(Saved data entries)
┏━━

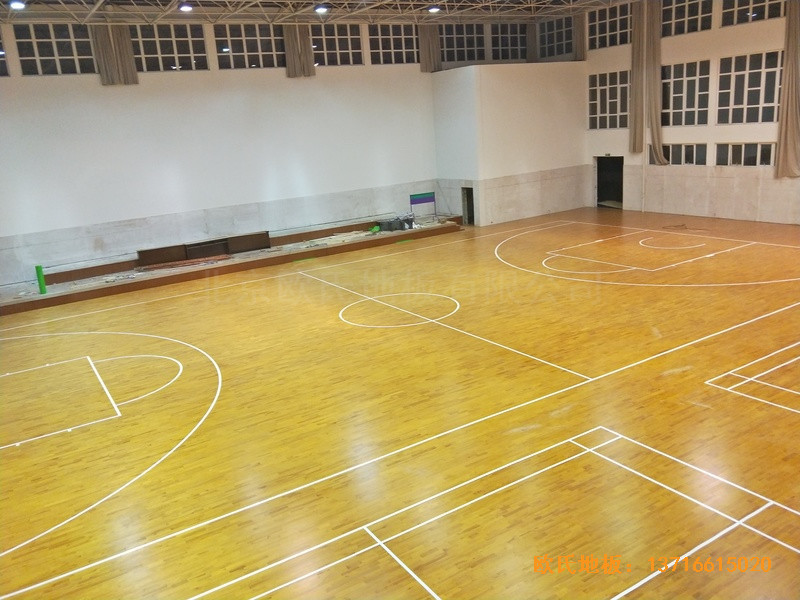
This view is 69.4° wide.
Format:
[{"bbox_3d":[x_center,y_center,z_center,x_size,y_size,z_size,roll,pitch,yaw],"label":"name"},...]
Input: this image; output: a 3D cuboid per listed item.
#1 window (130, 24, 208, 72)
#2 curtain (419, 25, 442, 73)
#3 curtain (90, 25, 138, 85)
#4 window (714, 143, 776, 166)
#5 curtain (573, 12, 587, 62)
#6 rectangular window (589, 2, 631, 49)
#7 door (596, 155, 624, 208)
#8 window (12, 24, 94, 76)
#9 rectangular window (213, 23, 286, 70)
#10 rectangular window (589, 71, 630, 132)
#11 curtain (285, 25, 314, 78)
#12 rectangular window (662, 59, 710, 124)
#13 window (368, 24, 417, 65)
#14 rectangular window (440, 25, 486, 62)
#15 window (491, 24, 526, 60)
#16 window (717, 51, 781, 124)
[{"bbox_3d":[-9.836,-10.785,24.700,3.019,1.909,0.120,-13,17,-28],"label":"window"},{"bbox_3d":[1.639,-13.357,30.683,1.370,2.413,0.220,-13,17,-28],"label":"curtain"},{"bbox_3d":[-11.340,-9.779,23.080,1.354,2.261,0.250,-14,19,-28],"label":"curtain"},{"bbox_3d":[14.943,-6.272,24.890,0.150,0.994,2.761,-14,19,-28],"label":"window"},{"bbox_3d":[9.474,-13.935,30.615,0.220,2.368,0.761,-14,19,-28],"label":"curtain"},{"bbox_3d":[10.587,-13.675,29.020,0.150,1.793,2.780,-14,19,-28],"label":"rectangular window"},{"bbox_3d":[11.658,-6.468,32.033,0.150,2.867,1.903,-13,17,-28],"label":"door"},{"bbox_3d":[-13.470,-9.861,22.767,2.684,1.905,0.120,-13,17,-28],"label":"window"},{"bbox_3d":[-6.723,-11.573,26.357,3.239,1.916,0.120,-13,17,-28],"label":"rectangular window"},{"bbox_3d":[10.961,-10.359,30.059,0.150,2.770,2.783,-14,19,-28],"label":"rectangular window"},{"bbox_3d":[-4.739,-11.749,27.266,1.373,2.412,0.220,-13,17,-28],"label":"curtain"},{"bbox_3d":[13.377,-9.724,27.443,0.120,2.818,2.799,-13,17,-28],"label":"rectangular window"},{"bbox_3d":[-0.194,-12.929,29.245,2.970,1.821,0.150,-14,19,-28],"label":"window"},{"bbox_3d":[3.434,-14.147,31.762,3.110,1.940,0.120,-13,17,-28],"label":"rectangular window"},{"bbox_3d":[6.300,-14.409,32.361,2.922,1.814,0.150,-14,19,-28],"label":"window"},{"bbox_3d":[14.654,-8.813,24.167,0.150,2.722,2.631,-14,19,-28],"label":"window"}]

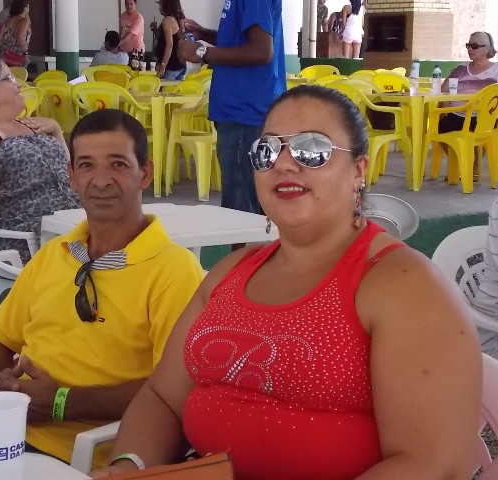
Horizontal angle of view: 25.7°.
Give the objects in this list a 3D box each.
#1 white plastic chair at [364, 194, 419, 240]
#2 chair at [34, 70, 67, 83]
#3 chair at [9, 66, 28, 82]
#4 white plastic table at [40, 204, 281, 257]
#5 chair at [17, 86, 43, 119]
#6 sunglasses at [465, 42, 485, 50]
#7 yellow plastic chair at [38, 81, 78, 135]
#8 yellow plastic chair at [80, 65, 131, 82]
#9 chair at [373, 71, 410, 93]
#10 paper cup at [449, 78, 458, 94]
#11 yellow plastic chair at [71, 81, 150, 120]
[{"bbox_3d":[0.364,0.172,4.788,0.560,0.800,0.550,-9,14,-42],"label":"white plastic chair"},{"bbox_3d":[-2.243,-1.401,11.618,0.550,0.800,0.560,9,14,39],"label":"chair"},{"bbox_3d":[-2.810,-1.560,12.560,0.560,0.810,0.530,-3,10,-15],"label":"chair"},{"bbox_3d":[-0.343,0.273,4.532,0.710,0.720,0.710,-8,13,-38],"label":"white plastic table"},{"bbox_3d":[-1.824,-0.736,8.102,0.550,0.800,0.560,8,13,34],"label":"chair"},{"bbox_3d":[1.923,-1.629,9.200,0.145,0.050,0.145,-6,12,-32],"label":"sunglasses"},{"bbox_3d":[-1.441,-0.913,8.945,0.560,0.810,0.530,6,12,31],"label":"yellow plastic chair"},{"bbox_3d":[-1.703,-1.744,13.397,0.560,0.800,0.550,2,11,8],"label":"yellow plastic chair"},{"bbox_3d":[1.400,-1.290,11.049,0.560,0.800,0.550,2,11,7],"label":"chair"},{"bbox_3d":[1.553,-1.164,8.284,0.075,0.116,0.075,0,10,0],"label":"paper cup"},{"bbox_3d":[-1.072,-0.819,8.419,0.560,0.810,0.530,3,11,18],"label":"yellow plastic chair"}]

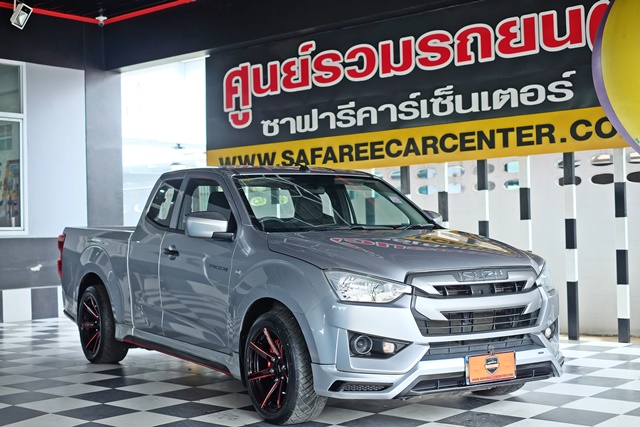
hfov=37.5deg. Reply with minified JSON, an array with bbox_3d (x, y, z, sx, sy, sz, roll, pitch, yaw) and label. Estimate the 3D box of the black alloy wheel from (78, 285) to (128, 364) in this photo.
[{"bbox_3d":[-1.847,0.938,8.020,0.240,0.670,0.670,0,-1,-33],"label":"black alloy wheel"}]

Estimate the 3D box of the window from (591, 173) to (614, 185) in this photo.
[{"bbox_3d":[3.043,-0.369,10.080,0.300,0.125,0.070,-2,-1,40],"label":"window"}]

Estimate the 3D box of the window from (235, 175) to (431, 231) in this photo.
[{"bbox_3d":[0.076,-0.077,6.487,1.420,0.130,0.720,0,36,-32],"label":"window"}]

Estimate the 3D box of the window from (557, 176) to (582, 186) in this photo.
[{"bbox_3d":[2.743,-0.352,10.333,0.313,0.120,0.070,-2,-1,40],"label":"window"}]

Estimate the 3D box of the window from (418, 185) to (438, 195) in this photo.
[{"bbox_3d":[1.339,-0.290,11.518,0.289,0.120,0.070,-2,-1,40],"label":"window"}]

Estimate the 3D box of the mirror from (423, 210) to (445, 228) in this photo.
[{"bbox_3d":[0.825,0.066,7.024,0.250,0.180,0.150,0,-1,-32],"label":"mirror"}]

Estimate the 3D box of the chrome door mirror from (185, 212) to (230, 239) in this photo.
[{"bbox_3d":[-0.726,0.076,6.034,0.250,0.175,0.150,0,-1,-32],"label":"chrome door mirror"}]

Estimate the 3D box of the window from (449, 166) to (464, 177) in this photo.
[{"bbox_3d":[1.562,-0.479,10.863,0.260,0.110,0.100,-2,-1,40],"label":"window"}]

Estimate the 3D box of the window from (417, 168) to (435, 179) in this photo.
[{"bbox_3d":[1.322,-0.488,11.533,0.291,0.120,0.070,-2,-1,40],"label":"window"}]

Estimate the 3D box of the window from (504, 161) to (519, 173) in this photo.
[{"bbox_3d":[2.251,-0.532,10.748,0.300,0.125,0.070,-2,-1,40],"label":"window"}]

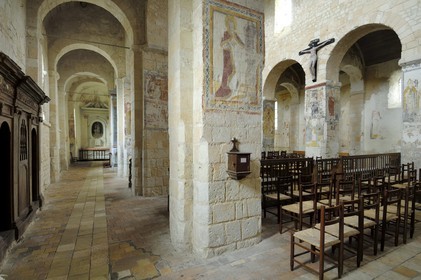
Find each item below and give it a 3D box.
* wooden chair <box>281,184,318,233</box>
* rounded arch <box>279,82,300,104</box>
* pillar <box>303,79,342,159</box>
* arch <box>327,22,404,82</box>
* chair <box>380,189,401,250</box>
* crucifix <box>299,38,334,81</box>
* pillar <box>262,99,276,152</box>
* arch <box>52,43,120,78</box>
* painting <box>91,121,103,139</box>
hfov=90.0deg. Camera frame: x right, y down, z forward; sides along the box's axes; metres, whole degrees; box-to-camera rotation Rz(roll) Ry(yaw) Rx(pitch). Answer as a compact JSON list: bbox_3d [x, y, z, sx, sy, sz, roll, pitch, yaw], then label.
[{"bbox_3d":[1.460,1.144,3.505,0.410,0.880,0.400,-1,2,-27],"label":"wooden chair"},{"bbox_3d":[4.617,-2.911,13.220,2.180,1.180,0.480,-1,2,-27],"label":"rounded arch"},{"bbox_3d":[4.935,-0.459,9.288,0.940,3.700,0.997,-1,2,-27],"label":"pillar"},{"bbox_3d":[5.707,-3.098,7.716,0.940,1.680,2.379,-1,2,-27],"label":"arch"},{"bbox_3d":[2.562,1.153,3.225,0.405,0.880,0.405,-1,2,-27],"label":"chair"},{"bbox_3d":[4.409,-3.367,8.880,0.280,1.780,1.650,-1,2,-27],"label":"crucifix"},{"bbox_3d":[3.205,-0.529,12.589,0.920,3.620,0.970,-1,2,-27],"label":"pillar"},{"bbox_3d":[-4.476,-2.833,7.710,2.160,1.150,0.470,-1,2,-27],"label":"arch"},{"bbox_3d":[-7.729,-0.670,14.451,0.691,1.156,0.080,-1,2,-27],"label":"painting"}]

┗━━
┏━━

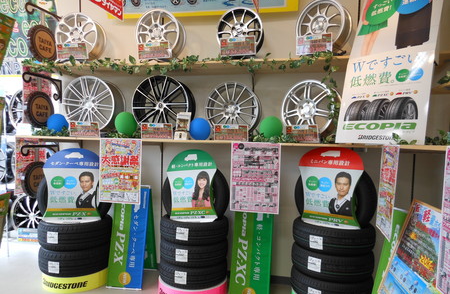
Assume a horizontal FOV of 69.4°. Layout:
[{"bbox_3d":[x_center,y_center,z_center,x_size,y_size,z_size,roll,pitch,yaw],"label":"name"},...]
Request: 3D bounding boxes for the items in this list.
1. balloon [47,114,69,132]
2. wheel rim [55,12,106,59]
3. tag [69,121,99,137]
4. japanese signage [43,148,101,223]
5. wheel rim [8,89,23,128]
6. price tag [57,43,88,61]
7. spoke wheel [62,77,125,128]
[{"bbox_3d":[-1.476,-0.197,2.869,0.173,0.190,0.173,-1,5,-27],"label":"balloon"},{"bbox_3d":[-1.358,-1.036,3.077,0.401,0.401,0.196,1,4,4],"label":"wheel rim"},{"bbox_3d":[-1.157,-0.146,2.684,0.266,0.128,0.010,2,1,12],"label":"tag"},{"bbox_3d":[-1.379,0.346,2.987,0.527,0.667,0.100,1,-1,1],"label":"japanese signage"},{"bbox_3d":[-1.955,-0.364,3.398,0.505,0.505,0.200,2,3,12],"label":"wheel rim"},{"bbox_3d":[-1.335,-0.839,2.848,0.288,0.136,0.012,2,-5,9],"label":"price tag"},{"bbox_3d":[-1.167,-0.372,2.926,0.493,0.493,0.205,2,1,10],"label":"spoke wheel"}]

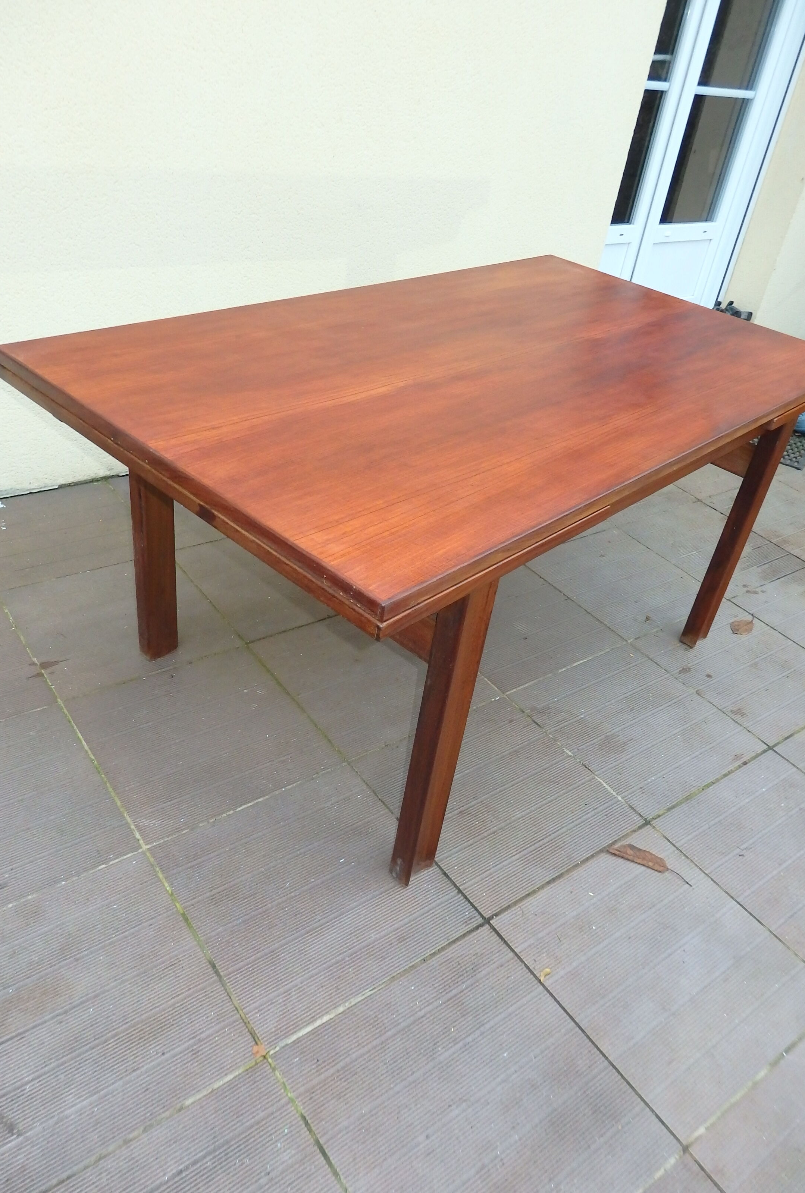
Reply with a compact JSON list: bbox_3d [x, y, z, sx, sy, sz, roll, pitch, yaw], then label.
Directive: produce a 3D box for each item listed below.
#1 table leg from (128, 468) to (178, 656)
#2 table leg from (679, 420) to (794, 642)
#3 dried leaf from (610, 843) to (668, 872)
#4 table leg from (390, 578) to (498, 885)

┗━━

§ **What is needed**:
Duplicate the lines above, everything from the line containing "This view is 69.4° wide." down to the line containing "#16 window (717, 51, 781, 124)", including both of those lines.

§ **Expected output**:
This view is 69.4° wide.
Format:
[{"bbox_3d":[x_center,y_center,z_center,x_size,y_size,z_size,roll,pitch,yaw],"label":"name"},...]
Input: this image; output: a 3D cuboid per listed item.
#1 window (130, 24, 208, 72)
#2 curtain (419, 25, 442, 73)
#3 curtain (90, 25, 138, 85)
#4 window (714, 143, 776, 166)
#5 curtain (573, 12, 587, 62)
#6 rectangular window (589, 2, 631, 49)
#7 door (596, 155, 624, 208)
#8 window (12, 24, 94, 76)
#9 rectangular window (213, 23, 286, 70)
#10 rectangular window (589, 71, 630, 132)
#11 curtain (285, 25, 314, 78)
#12 rectangular window (662, 59, 710, 124)
#13 window (368, 24, 417, 65)
#14 rectangular window (440, 25, 486, 62)
#15 window (491, 24, 526, 60)
#16 window (717, 51, 781, 124)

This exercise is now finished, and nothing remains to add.